►

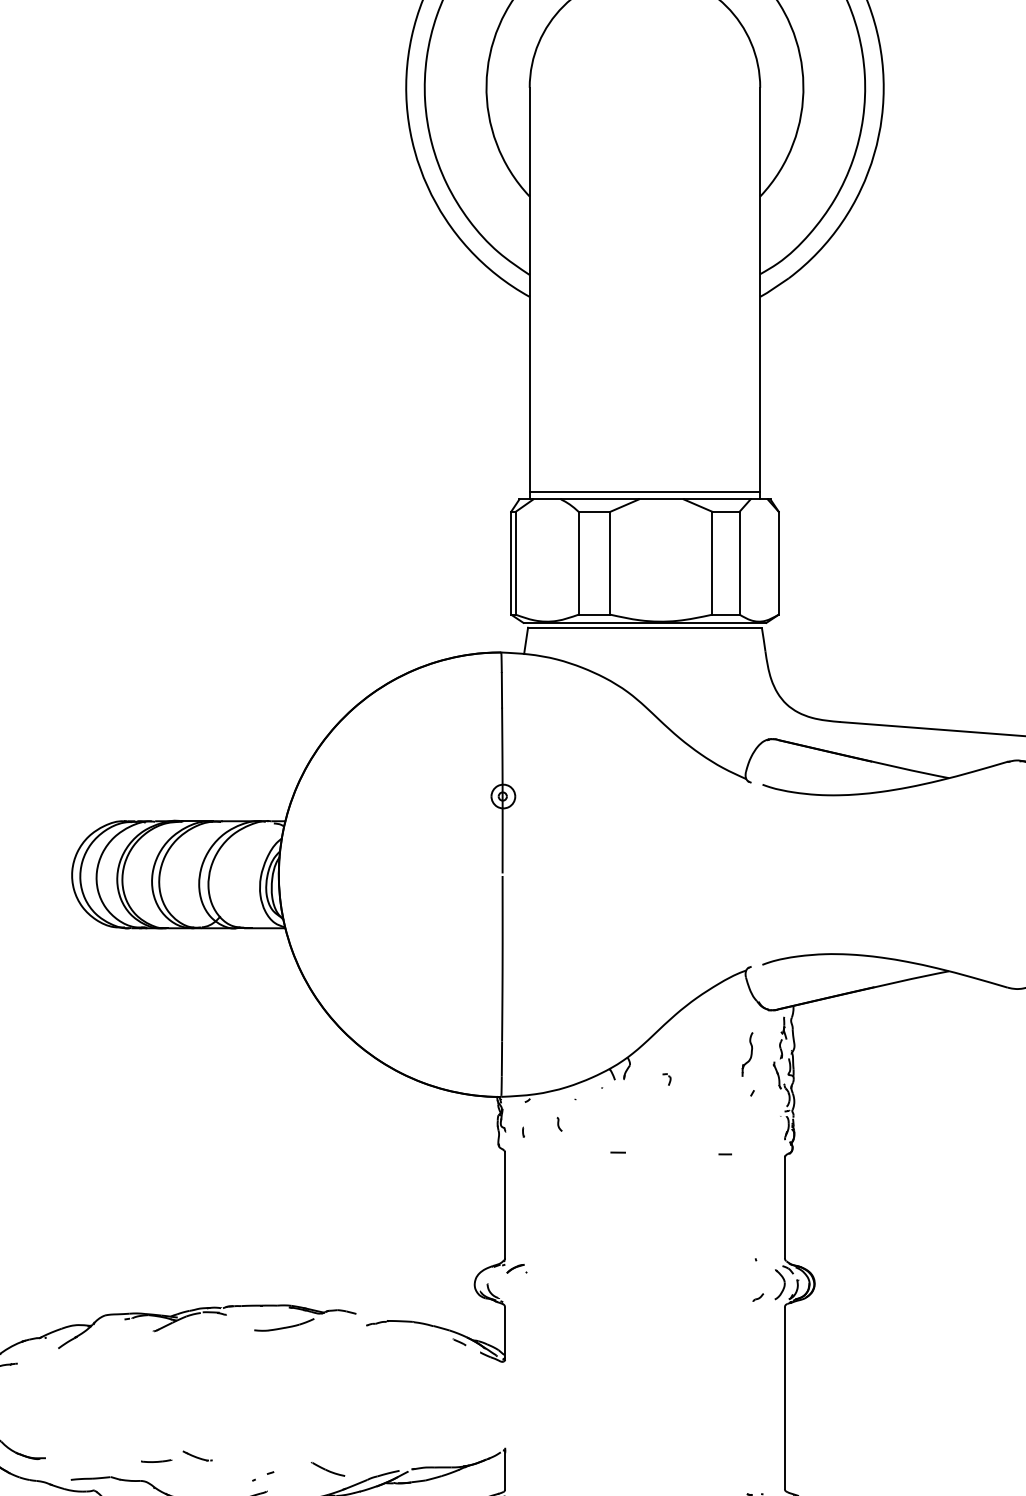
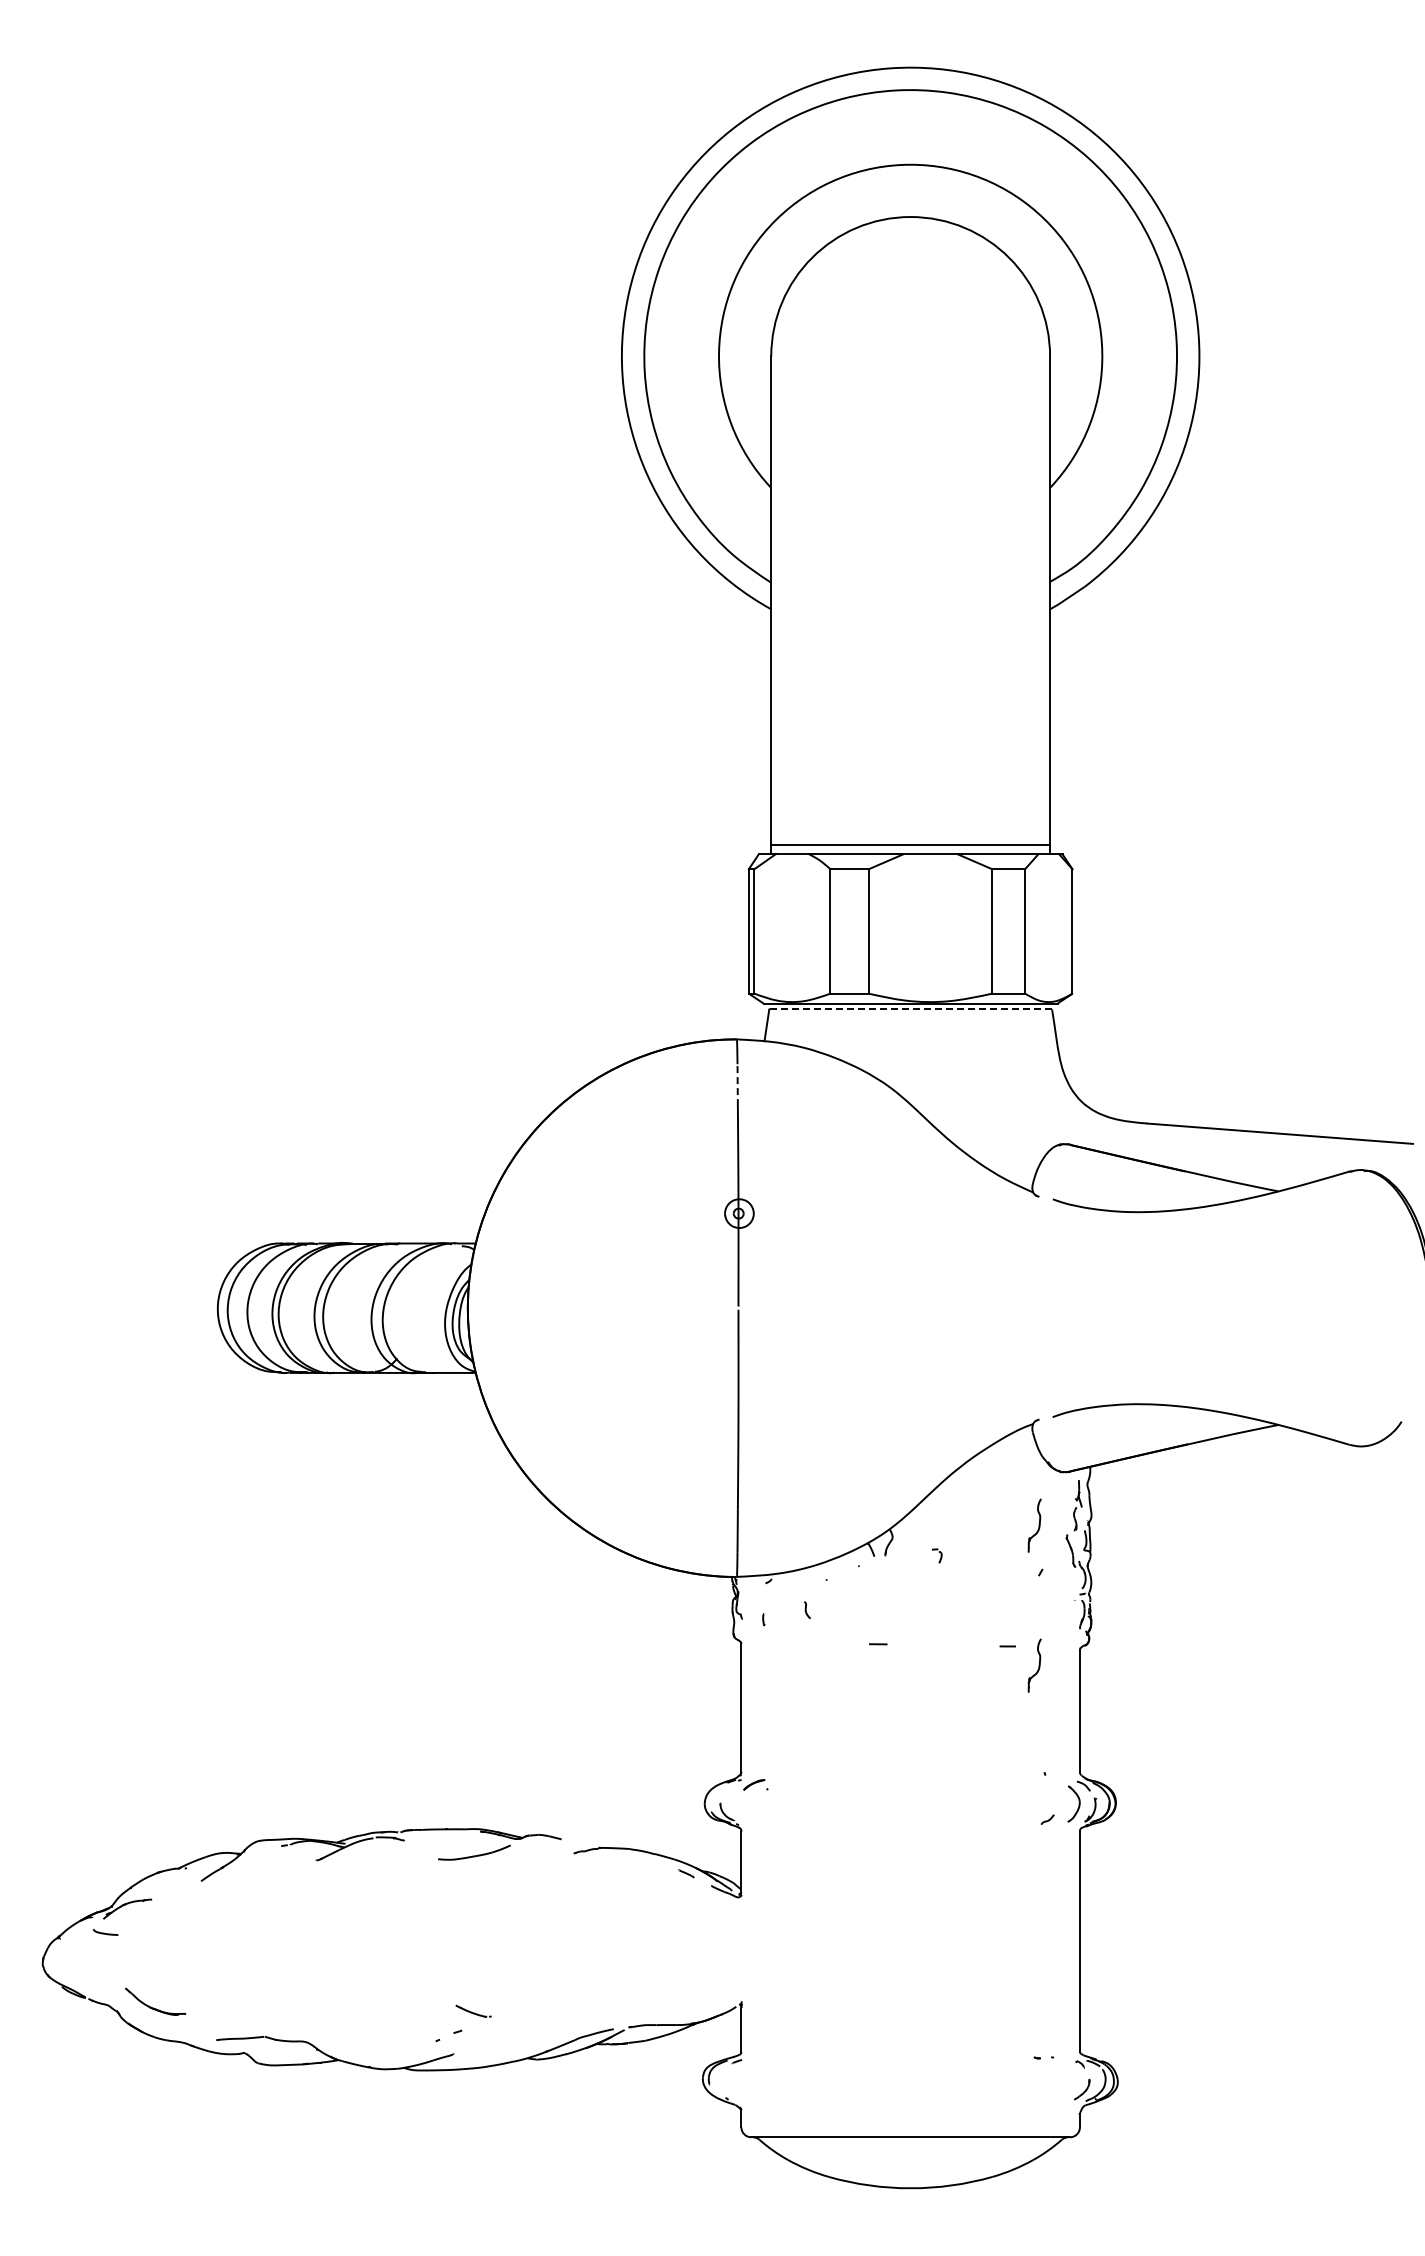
line: (644, 627) -> (910, 1009), solid -> dashed
line: (501, 690) -> (737, 1085), solid -> dashed
part: (747, 1170) -> (1034, 1665), added
part: (197, 1455) -> (473, 2010), moved
part: (156, 1461) -> (319, 2017), removed
part: (327, 1469) -> (526, 2027), removed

◄

# [About this exercise]
Whenever "dashed" shows up in a line of the listing, copy that whole line.

# [Expected answer]
line: (644, 627) -> (910, 1009), solid -> dashed
line: (501, 690) -> (737, 1085), solid -> dashed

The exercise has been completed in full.